Born in Schenectady, New York, Tripp was raised in Lynn, Massachusetts and attended Harvard University. He supplemented his education by working in the offices of Olmsted Brothers, Brett and Hall, Stephen Child, Wayne Stiles, and George Miller. In 1913 he relocated to the Panama Canal Zone, assisting William Lyman Phillips develop the town plan of Balboa, Panama. Three years later, he moved to Cleveland, Ohio, where he established a landscape architecture practice.
After serving briefly in World War I with the infantry as a second lieutenant, Tripp returned to his practice in Cleveland, designing residential properties, subdivisions, parks, and gardens, including the Cleveland Cultural Gardens’ Hebrew and Italian Gardens.
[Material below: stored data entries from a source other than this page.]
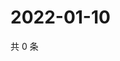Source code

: # 2022-01-10

共 0 条

<!-- BEGIN WEIBO -->
<!-- 最后更新时间 Mon Jan 10 2022 01:18:06 GMT+0800 (China Standard Time) -->

<!-- END WEIBO -->
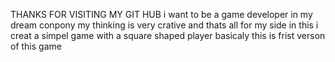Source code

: THANKS FOR VISITING MY GIT HUB 
i want to be a game developer in my dream conpony my thinking is very crative and thats all for my side 
in this i creat a simpel game with a square shaped player basicaly this is frist verson of this game
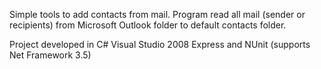 Simple tools to add contacts from mail. Program read all mail (sender or recipients) from Microsoft Outlook folder to default contacts folder.

Project developed in C# Visual Studio 2008 Express and NUnit (supports Net Framework 3.5)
In 1921 he became a member of the American Society of Landscape Architects (ASLA). In 1934 Tripp left private practice and joined the National Park Service as a Civilian Conservation Corps inspector, supervising the development of state parks in Texas and Wisconsin. During World War II, he served as chief of landscape architectural design for the War Department, working under fellow Clevelander A.D. Taylor on the Pentagon building and served as a specialist in the Navy Department’s Bureau of Ships. In his independent practice Tripp was engaged by the State Department, consulting on the design of several United States embassies.
In addition to his landscape architecture career, Tripp also designed and illustrated holiday greeting cards and decorative maps, publishing several between 1930 and 1954. He passed away at his home in Alexandria, Virginia and is buried in Arlington National Cemetery.